Our first indication that Jim had dementia was the day he couldn’t remember his social security number or his birth date. To forget any date, much less his birth date, set off the alarms in my head.
At first, he still looked and sounded the same. As time passed, he became vague in his speech and searched for words for common objects. He often became frustrated when he couldn’t communicate.
Gradually, our conversations became less meaningful until after a few years, Jim developed aphasia and became mostly nonverbal. He used what I refer to as “stock” phrases. Some of his favorites were “right here, but I can’t find it” or “I have no idea” or “is that right?” and “you’re going the wrong way.” I saw him have conversations with strangers, and he inserted enough “is that right’s” that the person had no idea that Jim had dementia.
After you are around someone with dementia, you are more attuned to the language changes that indicate an underlying neurodegenerative disorder. Subtle changes in speech may occur up to a decade before the onset of dementia, or as in Jim’s case, a short time. Researchers are using speech patterns as a way to identify at risk individuals with mild cognitive impairment (MCI) and those who are in the earliest stages of dementia.
1. Rambling and Non-specific Speech. People with MCI may use more words than necessary when they speak. Individuals in the early stages of dementia will have trouble finding the correct words, talk in simplified sentences, and make more grammatical errors than normal. Word finding may lead to calling objects by the wrong name, for example calling an apple an “orange.” It can also lead to a lengthy description instead of a word. When they can’t recall the word “book,” they may say, “You know, that thing with words and those things you turn…”
2. Formulaic Speech. Formulaic speech is a more scientific version of what I referred to earlier as Jim’s “stock” phrases. Using a lot of common phrases repetitively such as “you know what I mean” when a person cannot express what he or she is trying to say.
3. Weak Language. A person with dementia may start to speak in fragmented sentences and not finish complete thoughts. They stop using less common words and use fewer meaningful adverbs or adjectives.
4. Not Understanding Written Language. Along with speech problems, persons with cognitive problems may have trouble reading. They might be able to recite written words, or even read a book, but not fully understand what they have read. Jim was a prolific reader and we were regulars at our local independent bookstore. I began to notice that Jim sometimes bought a duplicate or triplicate of the same book. He was reading, turning the pages, but he couldn’t follow the storyline.
5. Unusually Rude Speech. As language skills erode, frustration can make a person with dementia rude. If the part of the brain is damaged that filters thoughts from being spoken aloud, the brain doesn’t censor what comes out of the mouth.
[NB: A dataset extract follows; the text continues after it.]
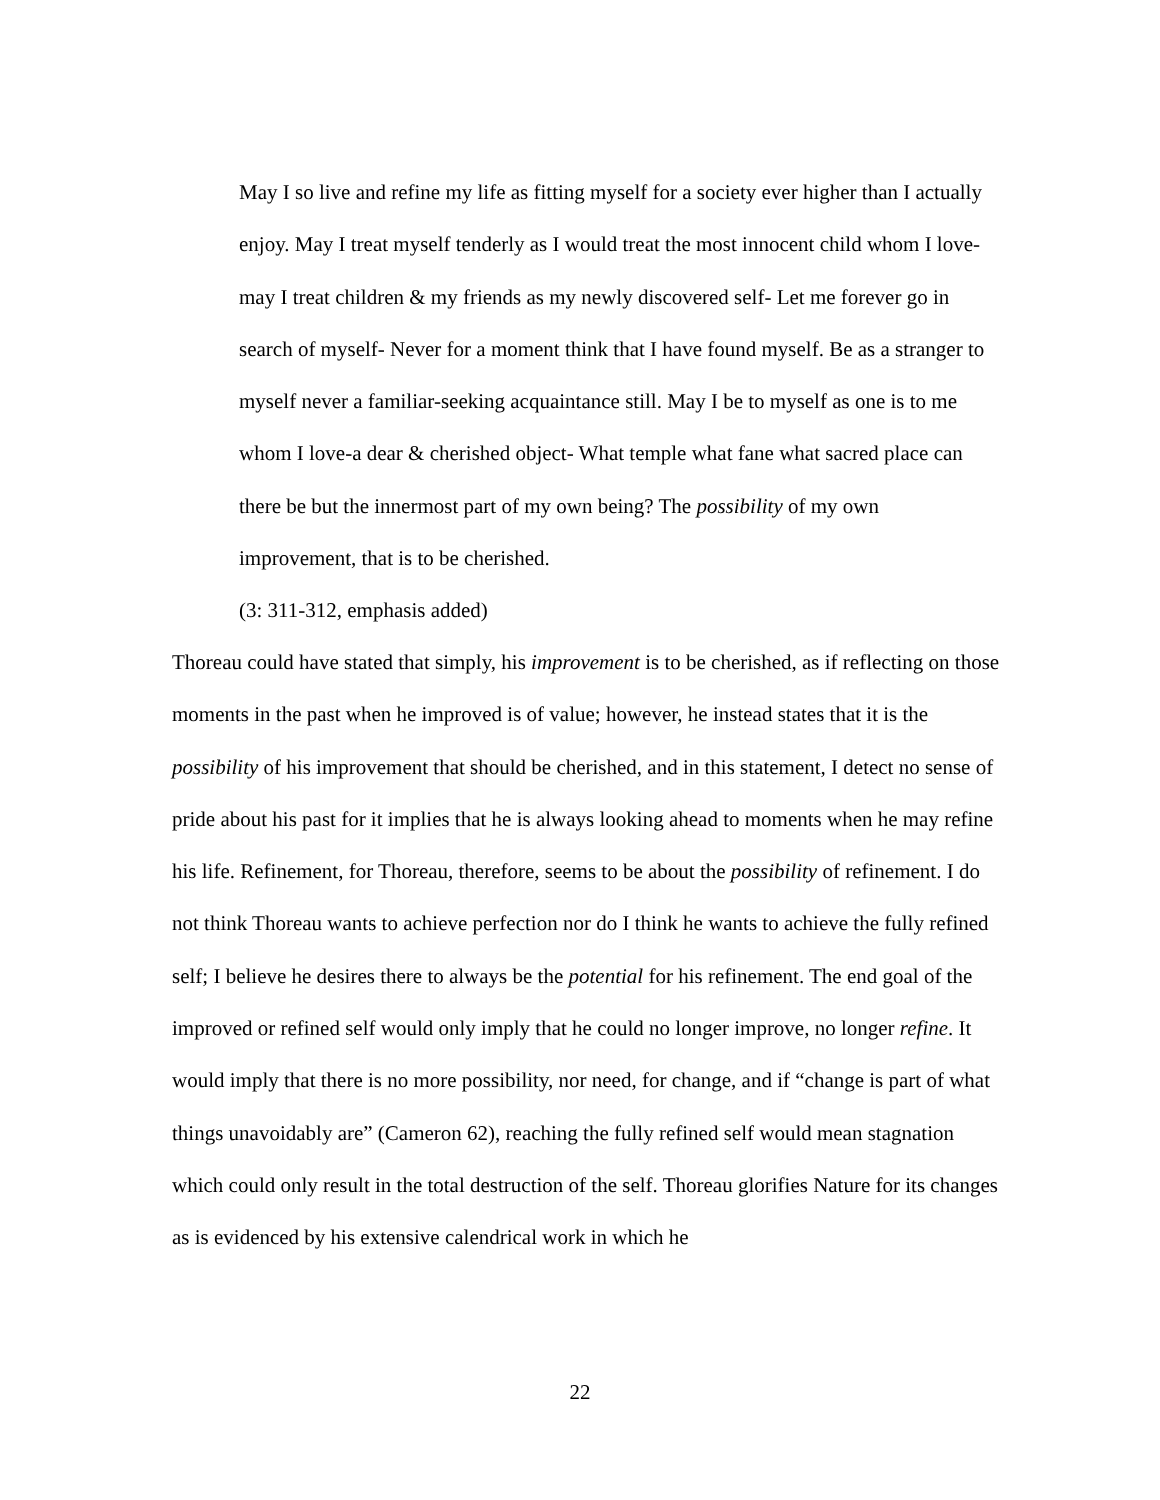May I so live and refine my life as fitting myself for a society ever higher than I actually enjoy. May I treat myself tenderly as I would treat the most innocent child whom I love-may I treat children & my friends as my newly discovered self- Let me forever go in search of myself- Never for a moment think that I have found myself. Be as a stranger to myself never a familiar-seeking acquaintance still. May I be to myself as one is to me whom I love-a dear & cherished object- What temple what fane what sacred place can there be but the innermost part of my own being? The possibility of my own improvement, that is to be cherished.
(3: 311-312, emphasis added)
Thoreau could have stated that simply, his improvement is to be cherished, as if reflecting on those moments in the past when he improved is of value; however, he instead states that it is the possibility of his improvement that should be cherished, and in this statement, I detect no sense of pride about his past for it implies that he is always looking ahead to moments when he may refine his life. Refinement, for Thoreau, therefore, seems to be about the possibility of refinement. I do not think Thoreau wants to achieve perfection nor do I think he wants to achieve the fully refined self; I believe he desires there to always be the potential for his refinement. The end goal of the improved or refined self would only imply that he could no longer improve, no longer refine. It would imply that there is no more possibility, nor need, for change, and if “change is part of what things unavoidably are” (Cameron 62), reaching the fully refined self would mean stagnation which could only result in the total destruction of the self. Thoreau glorifies Nature for its changes as is evidenced by his extensive calendrical work in which he
22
After Jim quit smoking and stores relegated smokers to benches near the entrance of the store, Jim would shake his finger at complete strangers and say, “You better quit that damn smoking.”
6. Repetitive questions. Individuals with dementia often use repetitive phrases or ask the same question multiple times. When short term memory is affected, they may not realize they are repeating themselves. As annoying as it is, it is best to validate the person with an acknowledgement they have spoken.
The stage of dementia and the type of dementia affects communication to different degrees and in different ways. It is sad that a degenerative brain disease can so adversely affect a person who was once highly intelligent and a great conversationalist.
When I watch old videotapes of Jim, I realize how much I missed his jokes, observations, and singing during the last several years of his life. But most of all, I missed our conversations over our morning coffee.